LINQ and IEnumerable<T>
is pull based. This means that the predicates and actions that are part of the LINQ statement in general are not executed until values are pulled. Furthermore the predicates and actions will execute each time values are pulled (e.g. there is no secret caching going on).
Pulling from an IEnumerable<T>
is done by the foreach
statement which really is syntactic sugar for getting an enumerator by calling IEnumerable<T>.GetEnumerator()
and repeatedly calling IEnumerator<T>.MoveNext()
to pull the values.
LINQ operators like ToList()
, ToArray()
, ToDictionary()
and ToLookup()
wraps a foreach
statement so these methods will do a pull. The same can be said about operators like Aggregate()
, Count()
and First()
. These methods have in common that they produce a single result that has to be created by executing a foreach
statement.
Many LINQ operators produce a new IEnumerable<T>
sequence. When an element is pulled from the resulting sequence the operator pulls one or more elements from the source sequence. The Select()
operator is the most obvious example but other examples are SelectMany()
, Where()
, Concat()
, Union()
, Distinct()
, Skip()
and Take()
. These operators don't do any caching.

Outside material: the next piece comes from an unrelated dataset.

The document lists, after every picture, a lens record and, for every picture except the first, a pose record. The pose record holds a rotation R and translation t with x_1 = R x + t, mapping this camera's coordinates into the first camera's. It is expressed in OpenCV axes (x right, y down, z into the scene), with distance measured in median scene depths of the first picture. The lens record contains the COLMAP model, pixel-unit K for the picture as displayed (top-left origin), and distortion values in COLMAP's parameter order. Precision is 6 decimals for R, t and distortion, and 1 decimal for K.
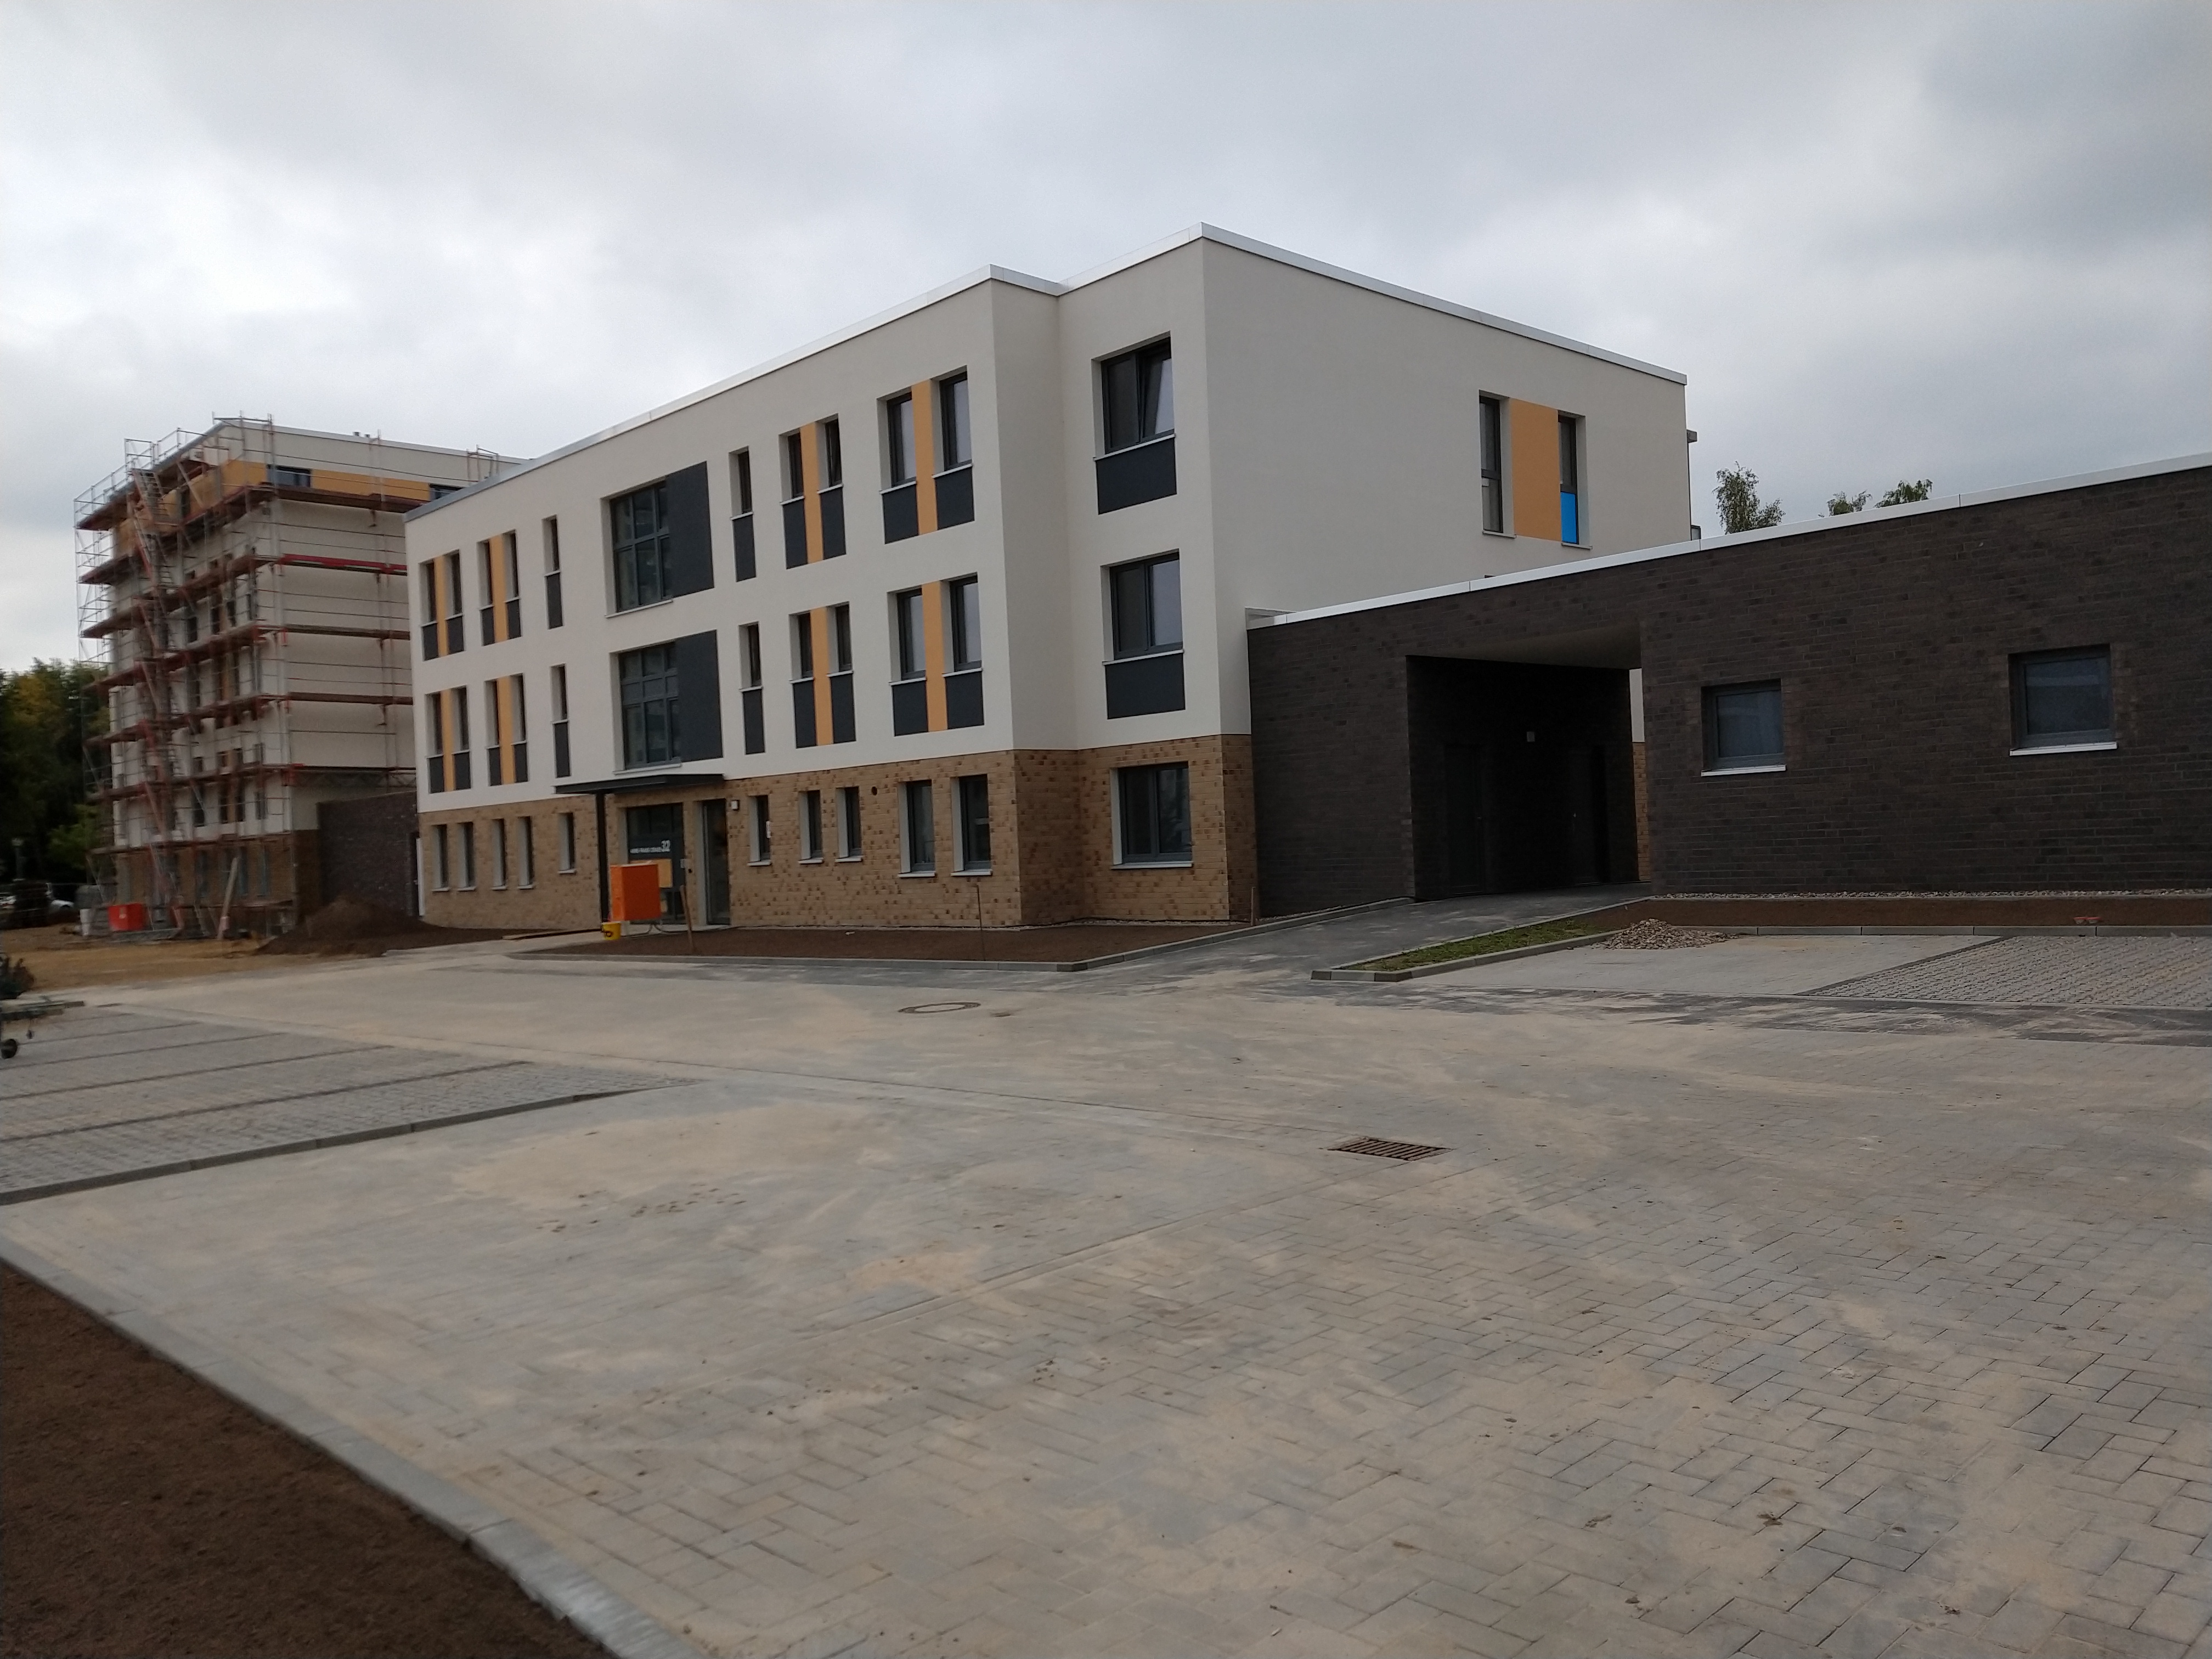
lens RADIAL K [[1744.0, 0, 1108.8], [0, 1744.0, 885.7], [0, 0, 1]] dist [0.084473, -0.074932]
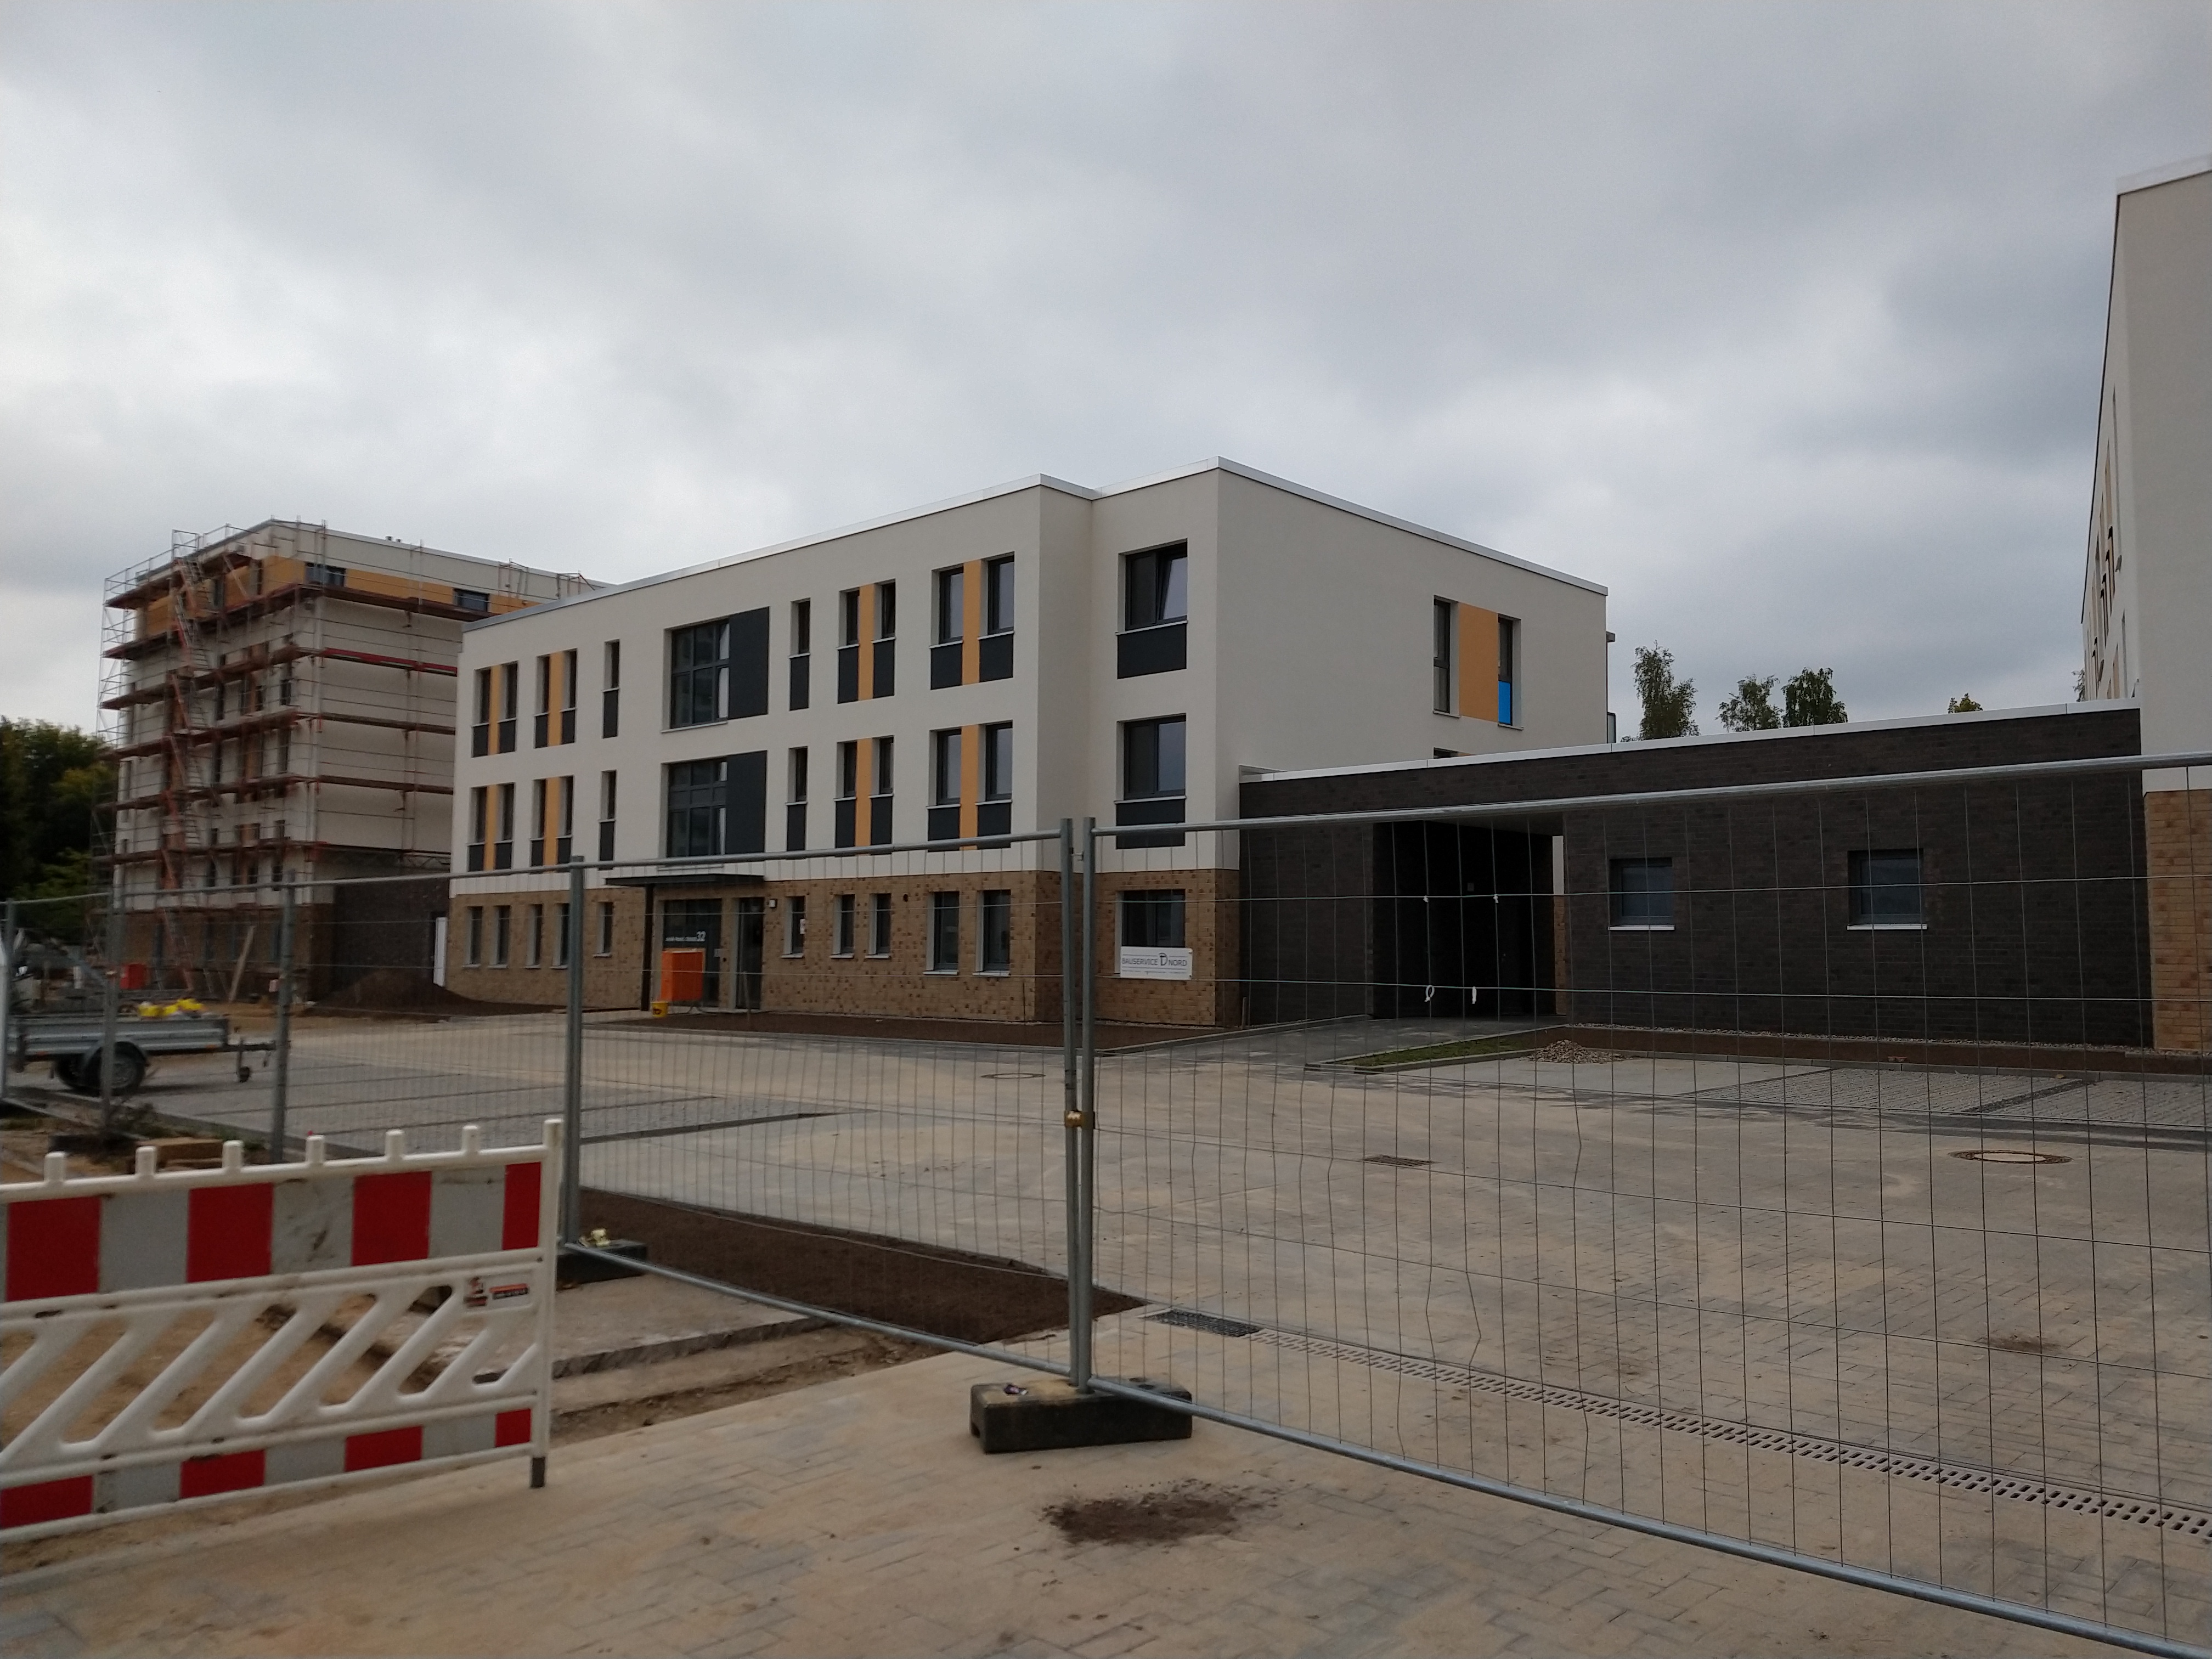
lens RADIAL K [[1744.0, 0, 1108.8], [0, 1744.0, 810.6], [0, 0, 1]] dist [0.084473, -0.074932]
pose [[0.997278, 0.062432, 0.039232, -0.059474], [-0.057693, 0.992021, -0.112096, 0.011581], [-0.045918, 0.109527, 0.992923, -0.193014]]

When then N'th element is pulled from a Select()
it pulls the N´th element from the source sequence, applies the projection using the action supplied and returns it. Nothing secret going on here.
Other LINQ operators also produce new IEnumerable<T>
sequences but they are implemented by actually pulling the entire source sequence, doing their job and then producing a new sequence. These methods include Reverse()
, OrderBy()
and GroupBy()
. However, the pull done by the operator is only performed when the operator itself is pulled meaning that you still need a foreach
loop "at the end" of the LINQ statement before anything is executed. You could argue that these operators use a cache because they immediately pull the entire source sequence. However, this cache is built each time the operator is iterated so it is really an implementation detail and not something that will magically detect that you are applying the same OrderBy()
operation multiple times to the same sequence.
In your example the ToList()
will do a pull. The action in the outer Select
will execute 100 times. Each time this action is executed the Aggregate()
will do another pull that will parse the XML attributes. In total your code will call Int32.Parse()
200 times.
You can improve this by pulling the attributes once instead of on each iteration:
var X = XElement.Parse (@"
<ROOT>
<MUL v='2' />
<MUL v='3' />
</ROOT>
")
.Elements ()
.Select (t => Int32.Parse (t.Attribute ("v").Value))
.ToList ();
Enumerable.Range (1, 100)
.Select (s => x.Aggregate (s, (t, u) => t * u))
.ToList ()
.ForEach (s => Console.WriteLine (s));
Now Int32.Parse()
is only called 2 times. However, the cost is that a list of attribute values have to be allocated, stored and eventually garbage collected. (Not a big concern when the list contains two elements.)
Note that if you forget the first ToList()
that pulls the attributes the code will still run but with the exact same performance characteristics as the original code. No space is used to store the attributes but they are parsed on each iteration.